## EXERCISE
All lines below containing the string "rows" are to be copied.

## THE RECORDS
______________________________

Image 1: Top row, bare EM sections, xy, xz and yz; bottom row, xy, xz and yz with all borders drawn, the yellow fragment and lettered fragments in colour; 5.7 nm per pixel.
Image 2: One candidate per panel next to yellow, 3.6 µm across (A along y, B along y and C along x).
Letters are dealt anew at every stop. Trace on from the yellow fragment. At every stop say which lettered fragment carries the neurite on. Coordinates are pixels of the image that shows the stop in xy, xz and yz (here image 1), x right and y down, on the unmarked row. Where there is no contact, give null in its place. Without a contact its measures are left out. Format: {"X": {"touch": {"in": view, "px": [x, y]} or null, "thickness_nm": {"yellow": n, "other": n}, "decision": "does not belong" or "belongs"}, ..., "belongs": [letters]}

______________________________

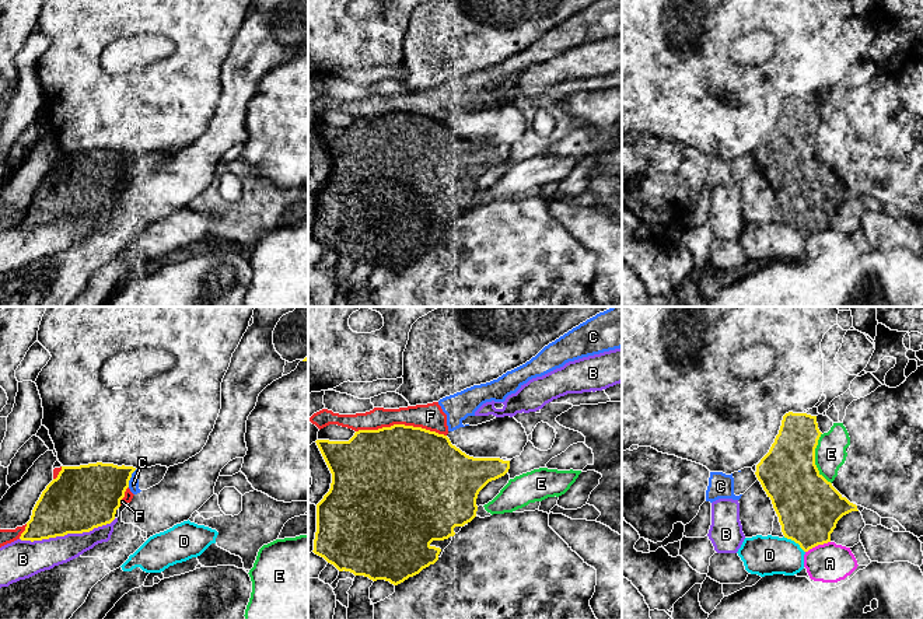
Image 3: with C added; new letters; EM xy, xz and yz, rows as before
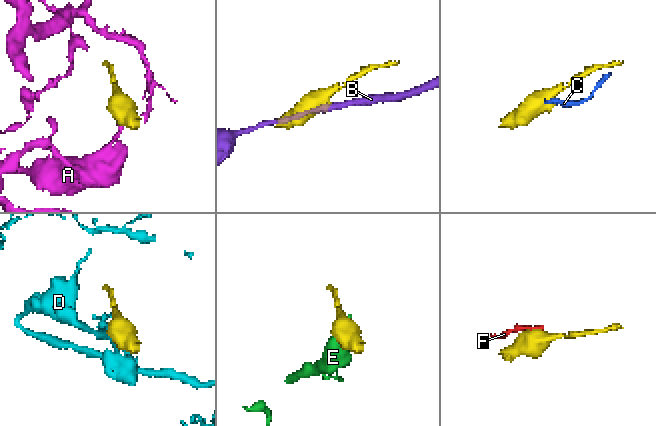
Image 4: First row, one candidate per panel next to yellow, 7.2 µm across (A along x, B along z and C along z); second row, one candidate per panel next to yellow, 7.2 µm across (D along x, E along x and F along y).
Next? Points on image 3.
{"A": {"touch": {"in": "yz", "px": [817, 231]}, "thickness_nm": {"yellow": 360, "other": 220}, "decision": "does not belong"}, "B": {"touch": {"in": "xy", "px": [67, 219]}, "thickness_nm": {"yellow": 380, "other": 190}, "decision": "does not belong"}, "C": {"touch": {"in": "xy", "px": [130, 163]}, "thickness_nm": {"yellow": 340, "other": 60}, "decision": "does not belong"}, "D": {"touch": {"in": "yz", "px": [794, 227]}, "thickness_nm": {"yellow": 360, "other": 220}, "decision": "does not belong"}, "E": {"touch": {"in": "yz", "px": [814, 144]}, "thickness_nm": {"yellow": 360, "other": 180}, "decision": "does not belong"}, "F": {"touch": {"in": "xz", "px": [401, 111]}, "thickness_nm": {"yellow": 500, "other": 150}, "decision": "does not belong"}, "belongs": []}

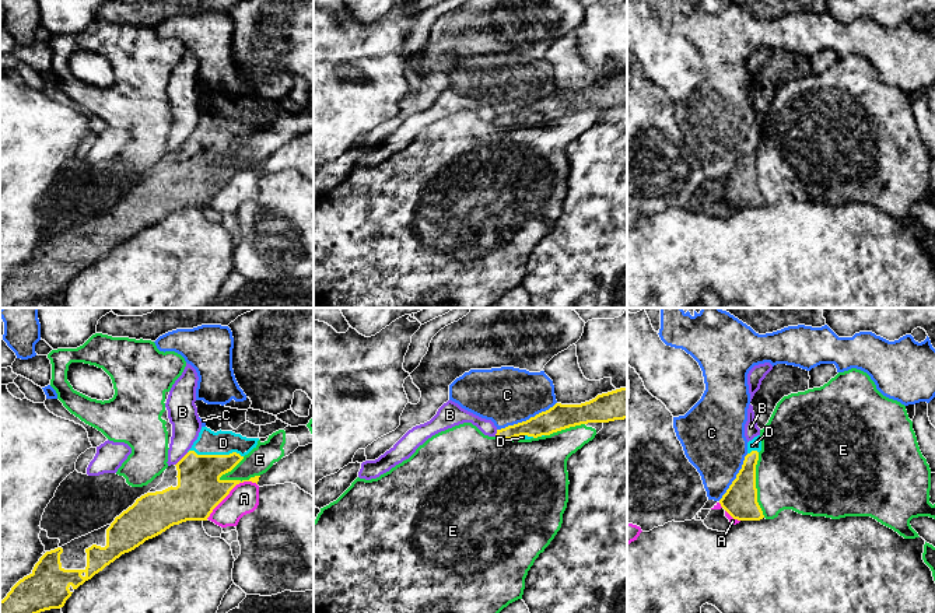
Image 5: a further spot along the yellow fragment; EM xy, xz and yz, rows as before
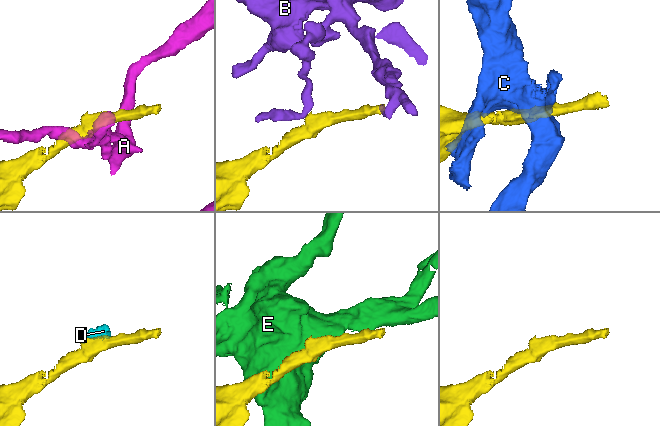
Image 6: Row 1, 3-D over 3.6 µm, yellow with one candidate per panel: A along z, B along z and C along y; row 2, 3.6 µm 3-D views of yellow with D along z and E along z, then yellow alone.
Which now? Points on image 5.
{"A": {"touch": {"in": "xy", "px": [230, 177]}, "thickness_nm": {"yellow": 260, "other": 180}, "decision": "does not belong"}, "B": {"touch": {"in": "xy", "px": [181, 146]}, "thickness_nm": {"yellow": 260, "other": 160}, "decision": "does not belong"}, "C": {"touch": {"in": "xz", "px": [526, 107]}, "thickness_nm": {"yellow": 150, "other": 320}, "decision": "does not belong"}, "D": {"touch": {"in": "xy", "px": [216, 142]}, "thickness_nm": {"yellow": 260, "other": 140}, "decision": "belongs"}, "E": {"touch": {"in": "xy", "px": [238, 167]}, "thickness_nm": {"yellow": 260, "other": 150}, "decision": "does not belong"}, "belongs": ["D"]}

______________________________

## ANSWER
Image 3: with C added; new letters; EM xy, xz and yz, rows as before
Image 5: a further spot along the yellow fragment; EM xy, xz and yz, rows as before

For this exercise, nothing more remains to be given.